Young Woman with a Ring-shaped Cake. Engraving after Giovanni Battista Piazzetta. 43.3 x 34.4 cm. Ravà 269; Mariuz 89; Chiari Moretto Wiel 147. Watermark: Crescent moon with the letter F.

Marco Alvise Pitteri worked all his life in his native Venice, where from about the 1720s he was one of the main producers of prints inspired by the works of his master and close friend, Giovanni Battista Piazzetta. He gained special recognition for a series of fifteen large-sized portraits of the Apostles, God the Father and Christ and Mary, applying for a privilege to publish them in 1742. In addition to reproductive engravings after Piazzetta, Pitteri produced other high-quality, technically sophisticated reproductive prints after Pietro Longhi, Giovanni Battista Tiepolo, Jusepe de Ribera and others.
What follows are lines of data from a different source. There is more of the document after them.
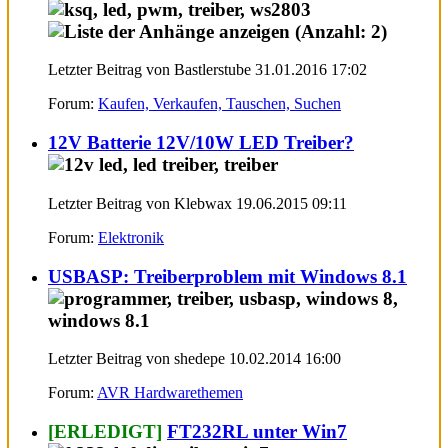
Letzter Beitrag von Bastlerstube 31.01.2016
17:02
Forum:
Kaufen, Verkaufen, Tauschen, Suchen
12V Batterie 12V/10W LED Treiber?
Letzter Beitrag von Klebwax 19.06.2015
09:11
Forum:
Elektronik
USBASP: Treiberproblem mit Windows 8.1
Letzter Beitrag von shedepe 10.02.2014
16:00
Forum:
AVR Hardwarethemen
[ERLEDIGT]
FT232RL unter Win7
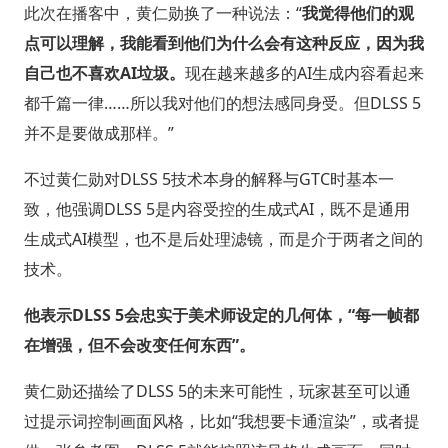
此次在播客中，黄仁勋换了一种说法：“
我觉得他们的观
点可以理解，我能看到他们为什么会有这种反应，因为我
自己也不喜欢AI垃圾。
现在越来越多的AI生成内容看起来
都千篇一律……所以我对他们的想法感同身受。但DLSS 5
并不是要做成那样。”
不过黄仁勋对DLSS 5技术本身的解释与GTC时基本一
致，他强调DLSS 5是内容受控的生成式AI，既不是通用
生成式AI模型，也不是后处理滤镜，而是介于两者之间的
技术。
他表示DLSS 5会忠实于美术师设定的几何体，“每一帧都
在增强，但不会改变任何东西”。
黄仁勋还描绘了DLSS 5的未来可能性，玩家甚至可以通
过提示词控制画面风格，比如“我想要卡通渲染”，或者提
The artist developed a very distinct method of working which involved using rising and subsiding parallel lines of varying thickness which merge to form fine, grid-like patterns, thereby frequently achieving what is known as the Moiré effect. Nagler says that Pitteri “[produced] a significant number of prints in this unorthodox manner which were received with great applause and subsequently emulated”. The same is true of this eloquent depiction of a young woman offering the viewer a ring-shaped cake, a so-called Ciambella. Seen from a distance the picture almost seems to flicker.
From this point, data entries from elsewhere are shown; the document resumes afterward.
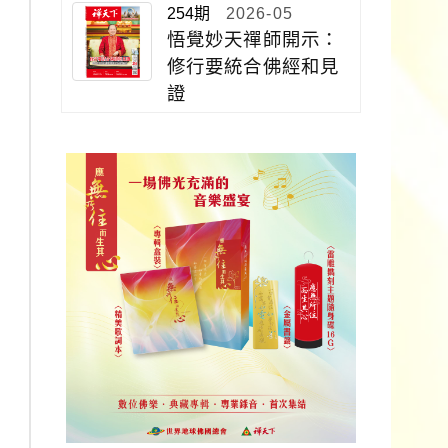
254期
2026-05
悟覺妙天禪師開示：
修行要統合佛經和見
證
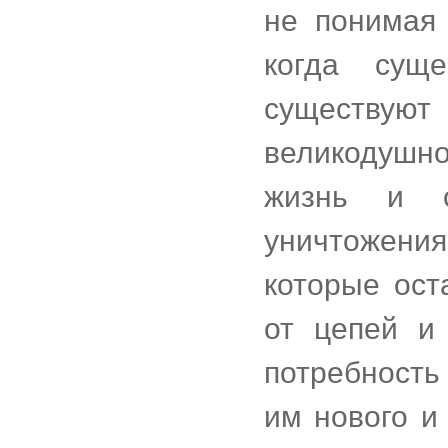
не понимая 
когда сущ
существуют
великодуш
жизнь и с
уничтожения
которые ост
от цепей и
потребность
им нового и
A delightful impression, it reproduces a small painting by Piazzetta which, together with its companion piece Boy with a Lemon, is now in the collection of the Wadsworth Atheneum in Hartford, Connecticut (inv. 1997.22.1 and 1944.34). Two chalk studies for the paintings are in the Kupferstichkabinett in Berlin (inv. no. 5874) and the Pierpont Morgan Library in New York respectively (Mariuz, 1982, p. 132, D 19). The depictions of the boy and girl holding culinary delicacies, both of which have been re-engraved by Pitteri, can be interpreted as erotic allusions. The young Venetian girl proffers the tempting ring cake to the viewer with a cheerful, mischievous look on her face. The engraving is extremely rare, only a few impressions having survived. A very fine, velvety impression with full, unusually wide margins that are slightly foxed and have minor condition problems; the overall impression, is excellent, however.